§ Instrucciones:
[1] Reescribe el tramo del hilo del foro que va desde "muchas gracias por" hasta "con ese tele.", poniendo "televisor" en lugar de "tele".
[2] Según el hilo del foro, ¿por qué no le sirve a osotronico el método de desbloqueo que propone dantonio? Explícalo en una a tres oraciones.
[3] En el hilo del foro, ¿qué chasis emplea el televisor HYPSON modelo 29HTV-B016?

§ Fragmento citado:

# Tv hypson de 29" bloqueado



## osotronico (Jul 4, 2013)

Buen dia amigos del foro, les hago una pregunta, tengo un tv de 29" marca HYPSON modelo: 29HTV-B016, al encenderlo me aparece el simbolo de una llave en el extremo superior de la pantalla y no me permite ingresar ninguna funcion (el control remoto que tiene es un universal, el original no lo tenia). Mi pregunta es, que debo hacer en ese caso? hay que cambiar la memoria o se puede reprogramar de alguna forma? he buscado info en la web sobre ese televisor y no figura nada. Les agradezco su ayuda.


----------



## el-rey-julien (Jul 4, 2013)

se puede re-programar la memoria ,
ponyprog y el grabador aqui 
http://www.lancos.com/prog.html
para la interface este es el mas sencillo y practico 
http://www.comunidadelectronicos.com/proyectos/eeprom.htm

y lo mas importante, te dejo los datos de la eeprom para que lo grabes,
descomprime el archivo y te queda un archivo con la extencion .*e2p *
ese es el archivo


----------



## dantonio (Jul 4, 2013)

Ese aparato emplea el chasis  HE828A. 
Para intentar desbloquearlo desde el control remoto original mantener pulsada la tecla DISPLAY 
por unos 5 segundos. Otra alternativa es pulsar la tecla lock desde el control remoto, si éste la trae.
Comenta el resultado.
Saludos.


----------



## osotronico (Jul 4, 2013)

muchas gracias por el dato "el-rey-julien".
muchas gracias a ti tambien"dantonio" ese dato que me das es muy bueno, lo malo es que el tele no tiene el remoto original, solo tiene un universal (el cual solo tiene las funciones de ch+, ch-, vol+, vol- y enc), las demas funciones que trae el remoto universal no son compatibles con ese tele.


----------

§ Extractos de registros:
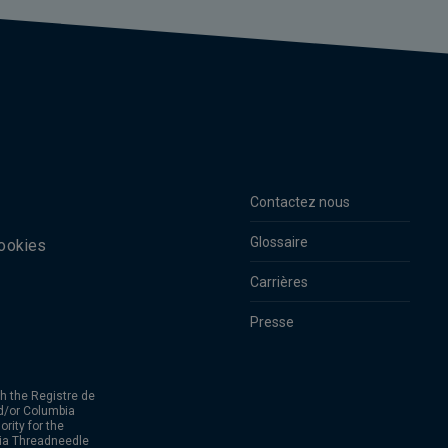
Contactez nous
Glossaire
cookies
Carrières
Presse
h the Registre de
d/or Columbia
rity for the
bia Threadneedle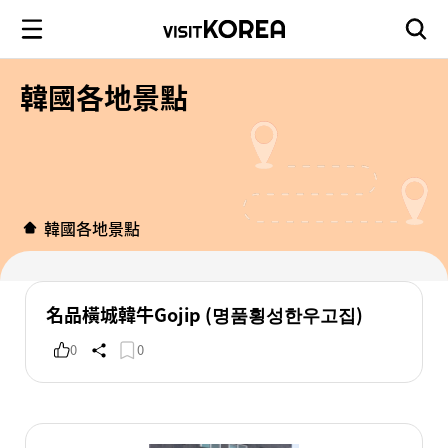
韓國各地景點
韓國各地景點
名品橫城韓牛Gojip (명품횡성한우고집)
0
0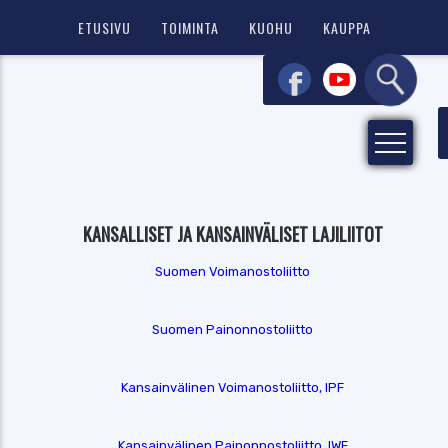
ETUSIVU
TOIMINTA
KUOHU
KAUPPA
KANSALLISET JA KANSAINVÄLISET LAJILIITOT
Suomen Voimanostoliitto
Suomen Painonnostoliitto
Kansainvälinen Voimanostoliitto, IPF
Kansainvälinen Painonnostoliitto, IWF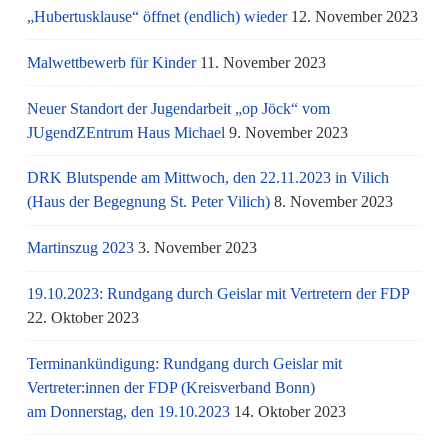
„Hubertusklause“ öffnet (endlich) wieder
12. November 2023
Malwettbewerb für Kinder
11. November 2023
Neuer Standort der Jugendarbeit „op Jöck“ vom
JUgendZEntrum Haus Michael
9. November 2023
DRK Blutspende am Mittwoch, den 22.11.2023 in Vilich
(Haus der Begegnung St. Peter Vilich)
8. November 2023
Martinszug 2023
3. November 2023
19.10.2023: Rundgang durch Geislar mit Vertretern der FDP
22. Oktober 2023
Terminankündigung: Rundgang durch Geislar mit
Vertreter:innen der FDP (Kreisverband Bonn)
am Donnerstag, den 19.10.2023
14. Oktober 2023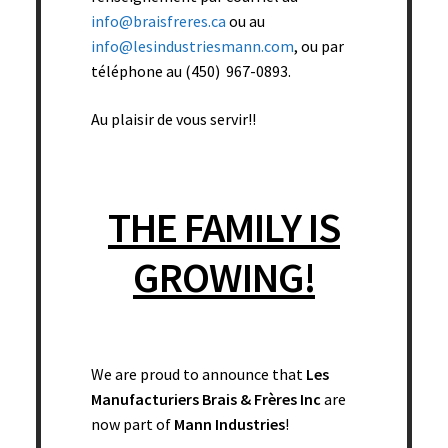
info@braisfreres.ca
ou au
Laine d’acier inoxydable 35g pqt de 12 – 12 pqt/boîte
info@lesindustriesmann.com
, ou par
téléphone au (450) 967-0893.
Read more
Au plaisir de vous servir!!
THE FAMILY IS
GROWING!
We are proud to announce that
Les
Manufacturiers Brais & Frères Inc
are
now part of
Mann Industries
!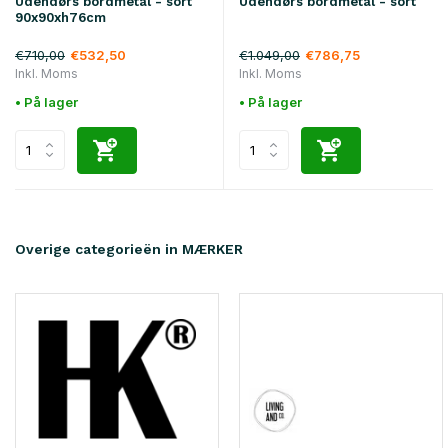
Udendørs bordmetal - sort
Udendørs bordmetal - sort
90x90xh76cm
€710,00
€1.049,00
€532,50
€786,75
Inkl. Moms
Inkl. Moms
• På lager
• På lager
Overige categorieën in MÆRKER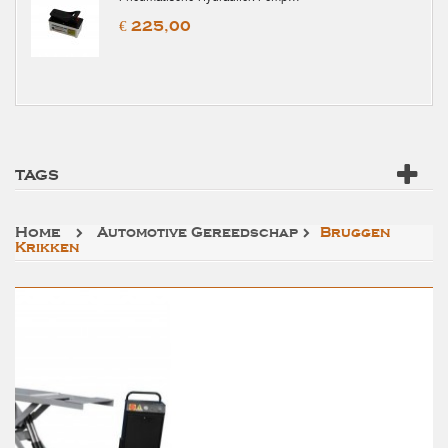
€ 225,00
TAGS
Home
Automotive Gereedschap
Bruggen
Krikken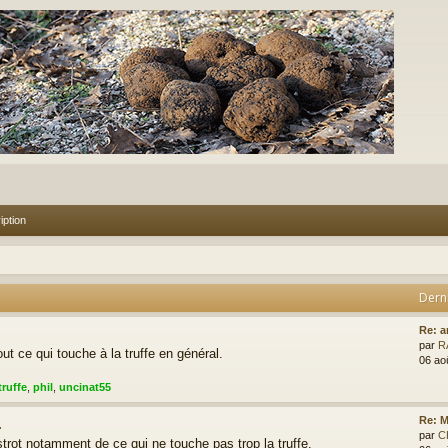
iption
Dern
.
Re: a
par
R
ut ce qui touche à la truffe en général.
06 ao
truffe
,
phil
,
uncinat55
.
Re: M
par
C
rot notamment de ce qui ne touche pas trop la truffe.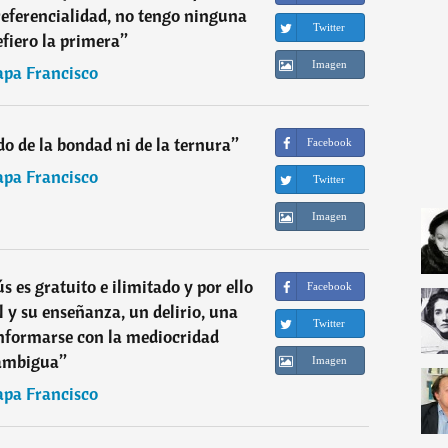
referencialidad, no tengo ninguna
Twitter
fiero la primera
”
Imagen
apa Francisco
 de la bondad ni de la ternura
”
Facebook
apa Francisco
Twitter
Imagen
 es gratuito e ilimitado y por ello
Facebook
 y su enseñanza, un delirio, una
Twitter
onformarse con la mediocridad
ambigua
”
Imagen
apa Francisco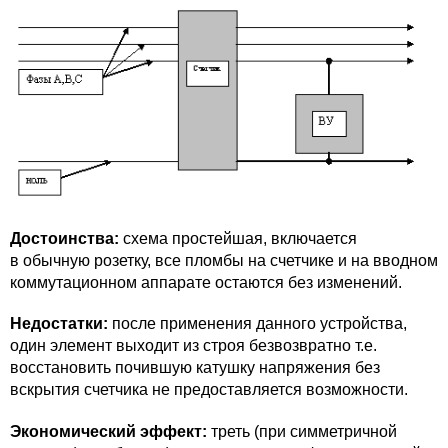
Достоинства:
схема простейшая, включается
в обычную розетку, все пломбы на счетчике и на вводном
коммутационном аппарате остаются без изменений.
Недостатки:
после применения данного устройства,
один элемент выходит из строя безвозвратно т.е.
восстановить почившую катушку напряжения без
вскрытия счетчика не предоставляется возможности.
Экономический эффект:
треть (при симметричной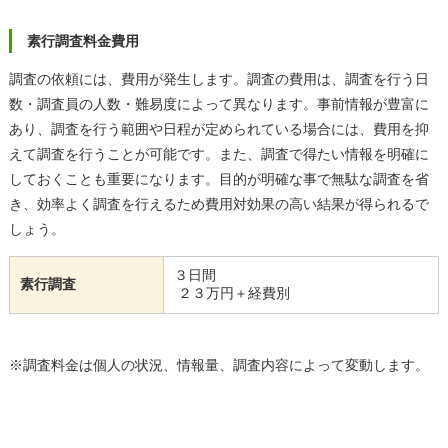
素行調査料金費用
調査の依頼には、費用が発生します。調査の費用は、調査を行う日
数・調査員の人数・難易度によって異なります。事前情報が豊富に
あり、調査を行う範囲や日程が定められている場合には、費用を抑
えて調査を行うことが可能です。また、調査で得たい情報を明確に
しておくことも重要になります。目的が明確な事で無駄な調査を省
き、効率よく調査を行えるため費用対効果の高い結果が得られるで
しょう。
３日間
素行調査
２３万円＋経費別
※調査料金は個人の状況、情報量、調査内容によって変動します。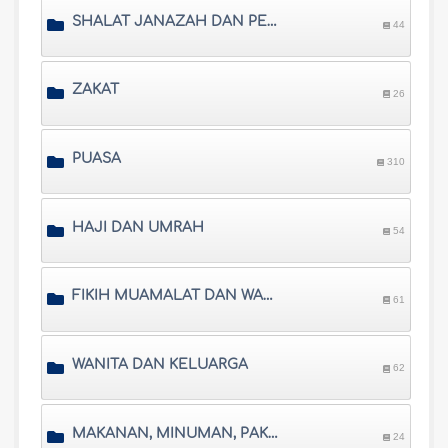
SHALAT JANAZAH DAN PEMAKAMAN
44
ZAKAT
26
PUASA
310
HAJI DAN UMRAH
54
FIKIH MUAMALAT DAN WARISAN
61
WANITA DAN KELUARGA
62
MAKANAN, MINUMAN, PAKAIAN DAN PERHIASAN
24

§ Respuestas:
[1]
muchas gracias por el dato "el-rey-julien".
muchas gracias a ti tambien"dantonio" ese dato que me das es muy bueno, lo malo es que el televisor no tiene el remoto original, solo tiene un universal (el cual solo tiene las funciones de ch+, ch-, vol+, vol- y enc), las demas funciones que trae el remoto universal no son compatibles con ese televisor.

[2] El método requiere el control remoto original, con la tecla DISPLAY o la tecla lock. El televisor solo tiene un control universal, que maneja ch+, ch-, vol+, vol- y el encendido, y sus demás funciones no son compatibles con ese aparato.

[3] El chasis HE828A.